Transcoding is computationally expensive and time-consuming.
Meta uses DAG (Directed Acyclic Graph) programming model which defines tasks in stages so they can be executed parallelly or sequentially.
- Inspection: Make sure videos have good quality and are not malformed.
- Video encodings: Videos are converted to support different resolutions, codec, bitrates, etc. Figure 14-9 shows an example of video encoded files.
- Thumbnail.
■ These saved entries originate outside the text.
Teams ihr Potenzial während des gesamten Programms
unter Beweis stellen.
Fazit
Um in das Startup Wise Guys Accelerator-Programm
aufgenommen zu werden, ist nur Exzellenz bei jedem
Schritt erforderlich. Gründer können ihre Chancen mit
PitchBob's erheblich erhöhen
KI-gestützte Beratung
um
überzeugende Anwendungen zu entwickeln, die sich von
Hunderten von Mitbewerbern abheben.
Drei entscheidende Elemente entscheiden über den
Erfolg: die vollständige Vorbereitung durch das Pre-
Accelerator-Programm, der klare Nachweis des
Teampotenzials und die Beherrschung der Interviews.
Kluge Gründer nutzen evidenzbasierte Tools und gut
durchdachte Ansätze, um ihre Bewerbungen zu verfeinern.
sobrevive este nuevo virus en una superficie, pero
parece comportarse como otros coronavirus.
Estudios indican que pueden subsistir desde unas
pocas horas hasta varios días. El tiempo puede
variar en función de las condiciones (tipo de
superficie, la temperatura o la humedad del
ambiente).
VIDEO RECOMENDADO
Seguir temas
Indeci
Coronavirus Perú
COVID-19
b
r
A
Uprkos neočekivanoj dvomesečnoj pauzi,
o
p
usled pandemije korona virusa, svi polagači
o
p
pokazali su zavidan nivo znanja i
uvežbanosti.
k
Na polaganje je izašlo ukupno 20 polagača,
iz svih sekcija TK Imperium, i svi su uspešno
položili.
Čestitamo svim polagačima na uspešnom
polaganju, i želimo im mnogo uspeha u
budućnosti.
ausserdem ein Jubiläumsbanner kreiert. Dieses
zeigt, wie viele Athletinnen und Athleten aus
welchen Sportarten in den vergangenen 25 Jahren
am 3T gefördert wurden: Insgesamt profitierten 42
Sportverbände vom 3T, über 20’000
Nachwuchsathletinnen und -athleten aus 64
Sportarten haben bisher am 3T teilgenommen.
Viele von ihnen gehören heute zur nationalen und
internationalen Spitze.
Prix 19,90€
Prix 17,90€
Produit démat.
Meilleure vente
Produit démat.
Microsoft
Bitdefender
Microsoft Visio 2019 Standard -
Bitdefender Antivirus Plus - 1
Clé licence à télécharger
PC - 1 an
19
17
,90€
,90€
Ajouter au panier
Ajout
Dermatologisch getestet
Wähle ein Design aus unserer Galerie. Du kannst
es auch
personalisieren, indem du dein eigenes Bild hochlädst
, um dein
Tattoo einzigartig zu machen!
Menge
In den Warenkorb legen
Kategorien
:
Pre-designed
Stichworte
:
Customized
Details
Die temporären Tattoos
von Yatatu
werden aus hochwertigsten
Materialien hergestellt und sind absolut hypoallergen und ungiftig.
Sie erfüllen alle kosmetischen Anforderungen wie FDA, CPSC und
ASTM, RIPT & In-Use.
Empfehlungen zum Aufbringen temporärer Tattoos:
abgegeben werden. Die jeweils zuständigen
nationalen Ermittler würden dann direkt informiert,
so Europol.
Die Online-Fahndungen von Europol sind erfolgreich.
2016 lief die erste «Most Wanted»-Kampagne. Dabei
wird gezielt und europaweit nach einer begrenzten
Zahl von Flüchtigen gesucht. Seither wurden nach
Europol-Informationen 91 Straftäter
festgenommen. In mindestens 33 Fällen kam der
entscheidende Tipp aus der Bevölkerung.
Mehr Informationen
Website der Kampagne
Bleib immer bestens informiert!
Thumbnails can either be uploaded by a user or automatically generated by the system.
- Watermark: An image overlay on top of your video contains identifying information about your video
Preprocessor
- Video splitting. Video stream is split or further split into smaller Group of Pictures (GOP) alignment. GOP is a group/chunk of frames arranged in a specific order. Each chunk is an independently playable unit, usually a few seconds in length.
- Some old mobile devices or browsers might not support video splitting. Preprocessor split videos by GOP alignment for old clients.
- DAG generation. The processor generates DAG based on configuration files client programmers write. Figure 14-12 is a simplified DAG representation which has 2 nodes and 1 edge:
- Cache video segments. Preprocessor stores Video parts and metadata in temp storage. For resiliency (retry mechanism).
DAG. Scheduler
Idea: split the video processing onto independent tasks.
Resource Manager. Also known as Task Scheduler
- Is responsible for managing the resource allocation and priorities management.
- Find optimal worker for the certain task
- Job Queue management
Encoded Video
Is the final output of the encoding pipeline.
- Upload video closer to the end user
- High Parallelism
Protocols
- MPEG-DASH "Moving Picture Experts Group" - "Dynamic Adaptive Streaming over HTTP"
- Apple HLS. "Http Live Streaming"
- Microsoft Smooth Streaming
- Adobe Http Dynamic Streaming (HDS)
Naive video streaming diagram:
Recommendation: They all support different video encodings. You have to choose the right streaming protocol for your business case.
- For less popular content, we may not need to store many encoded video versions. Short videos can be encoded on-demand.
- Some videos are popular only in certain regions. There is no need to distribute these videos to other regions.
- Build your own CDN like Netflix and partner with Internet Service Providers (ISPs). Building your CDN is a giant project; however, this could make sense for large streaming companies. An ISP can be Comcast, AT&T, Verizon, or other internet providers.